§ Problem details: Give the lines again exactly as they appear, beginning at the one with "[113,213,147,220] come ->" and ending at the last line of the records.

§ Excerpted records:
###

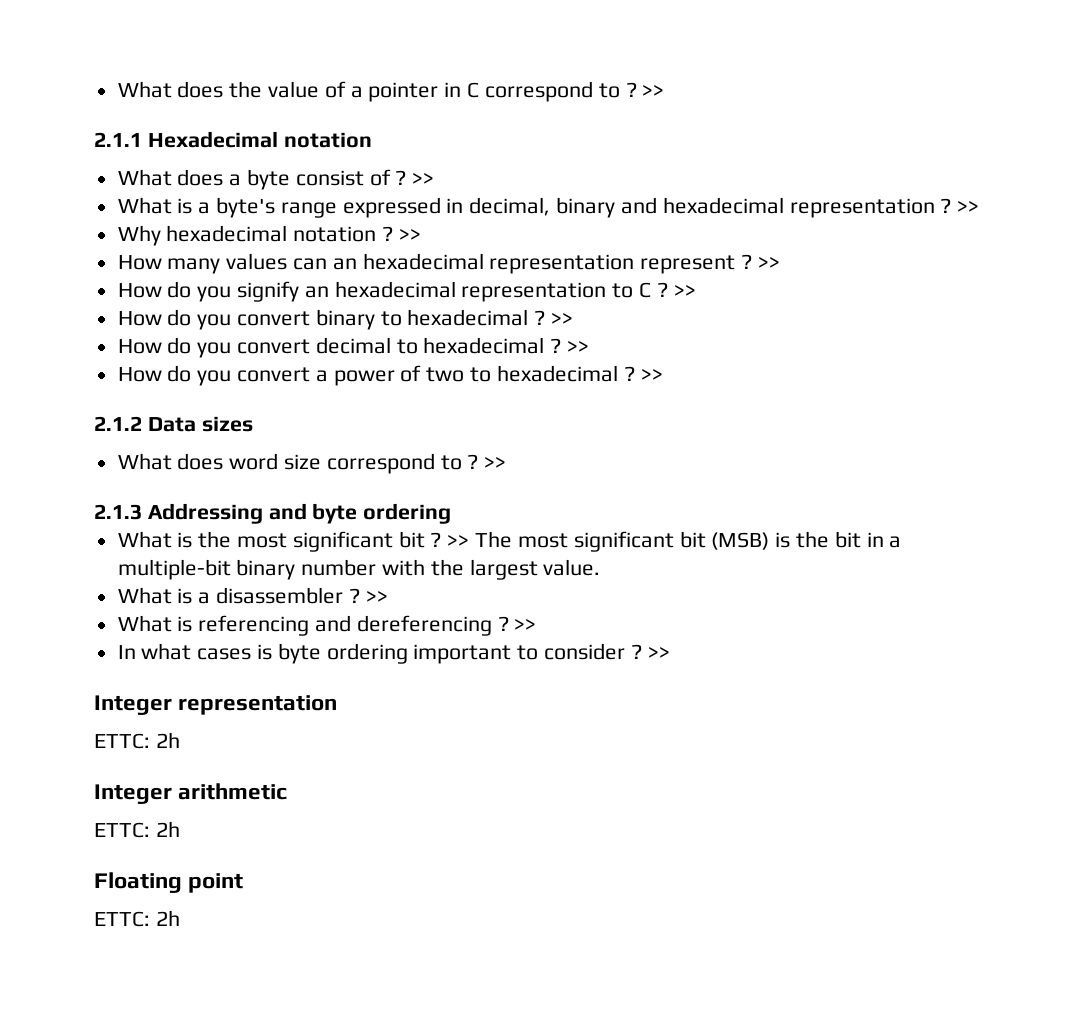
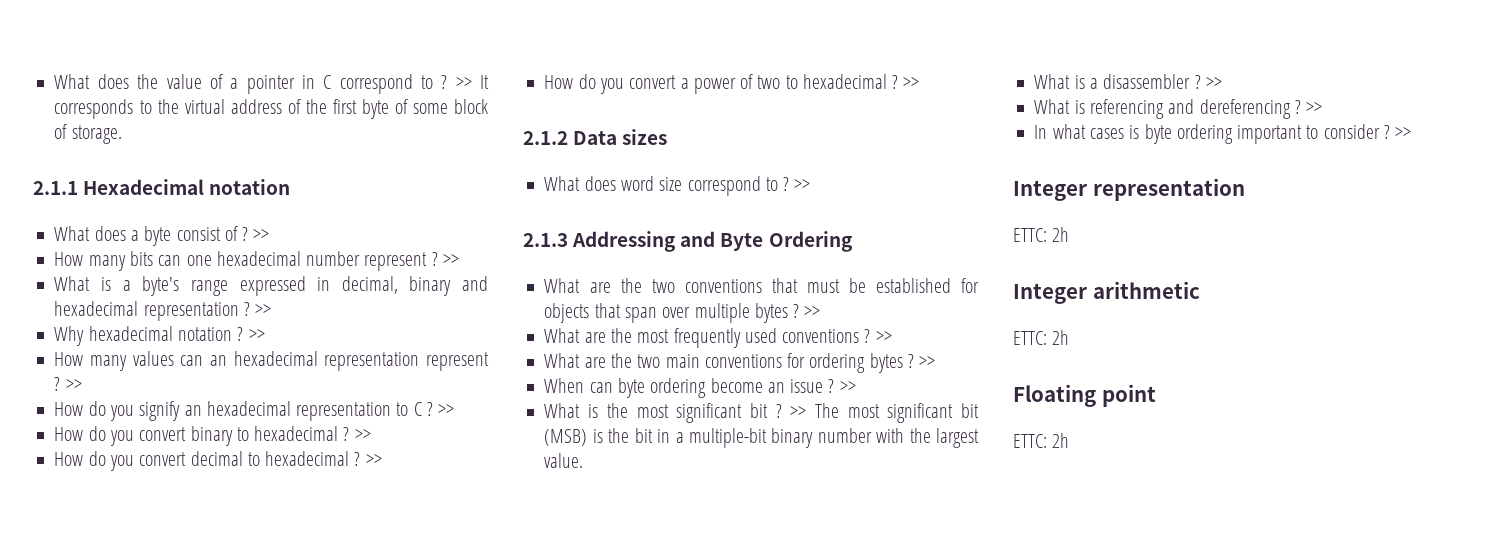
(665, 90) none -> [480,75,490,89] [54,99,489,119] [54,124,122,144] It corresponds to the virtual address of the first byte of some block of storage.
(435, 178) none -> [54,251,459,271] // How many bits can one hexadecimal number represent ? >>
[312,503,452,524] byte ordering -> [720,231,853,252] [544,278,980,293] [544,303,821,323] [544,328,892,348] [544,353,936,373] [544,378,856,398] Byte Ordering // What are the two conventions that must be established for objects that span over multiple bytes ? >> // What are the most frequently used conventions ? >> // What are the two main conventions for ordering bytes ? >> // When can byte ordering become an issue ? >>

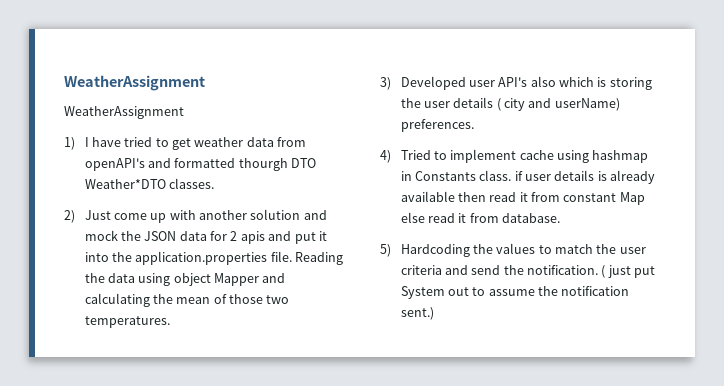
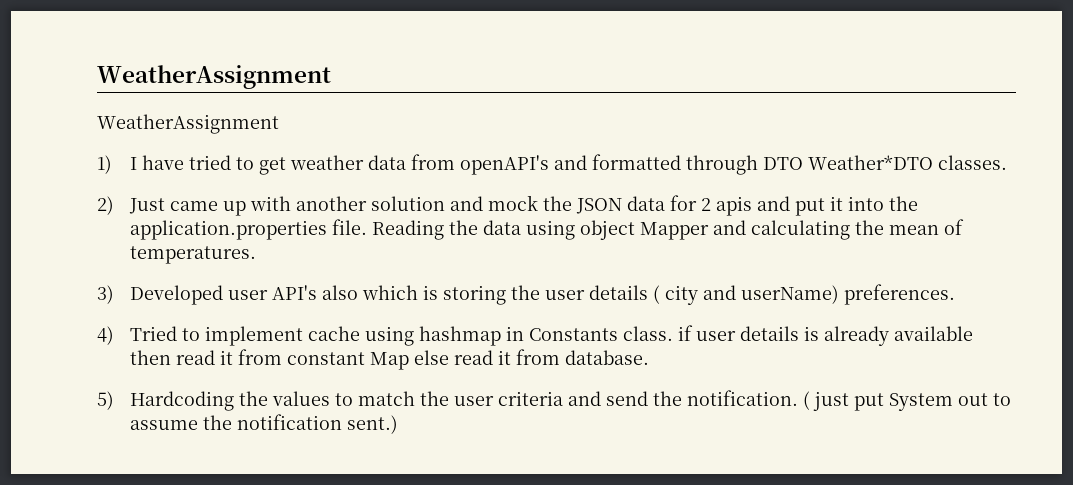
[238,158,288,171] thourgh -> [685,155,758,175] through
[113,213,147,220] come -> [169,201,218,211] came
[229,294,290,304] those two -> (964, 227) none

###

§ Task result:
[113,213,147,220] come -> [169,201,218,211] came
[229,294,290,304] those two -> (964, 227) none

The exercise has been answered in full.